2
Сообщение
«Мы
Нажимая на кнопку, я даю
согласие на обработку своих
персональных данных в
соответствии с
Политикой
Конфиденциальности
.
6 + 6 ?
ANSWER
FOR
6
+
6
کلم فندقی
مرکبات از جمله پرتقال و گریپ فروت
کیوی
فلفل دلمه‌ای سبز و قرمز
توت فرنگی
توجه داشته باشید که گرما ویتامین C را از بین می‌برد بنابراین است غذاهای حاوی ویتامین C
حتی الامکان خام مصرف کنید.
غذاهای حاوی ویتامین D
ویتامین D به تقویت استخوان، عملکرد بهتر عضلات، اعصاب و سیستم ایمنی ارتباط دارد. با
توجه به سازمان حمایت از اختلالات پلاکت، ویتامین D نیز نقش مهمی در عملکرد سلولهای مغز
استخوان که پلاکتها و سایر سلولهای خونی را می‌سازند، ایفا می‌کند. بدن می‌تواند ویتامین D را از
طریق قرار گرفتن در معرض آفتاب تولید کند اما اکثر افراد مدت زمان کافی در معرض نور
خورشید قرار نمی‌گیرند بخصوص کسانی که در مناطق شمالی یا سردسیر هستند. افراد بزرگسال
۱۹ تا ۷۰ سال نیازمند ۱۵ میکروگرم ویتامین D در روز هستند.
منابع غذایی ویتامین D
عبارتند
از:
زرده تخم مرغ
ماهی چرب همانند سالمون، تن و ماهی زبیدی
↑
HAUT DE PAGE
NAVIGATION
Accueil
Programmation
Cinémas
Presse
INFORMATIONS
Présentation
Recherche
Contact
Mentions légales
==*==
◆ DESCRIPTION OF THE TASK ◆
Work out how many lines in the listing above hold the word "افراد", and answer only with that number.

◆ EXERCISE RESPONSE ◆
2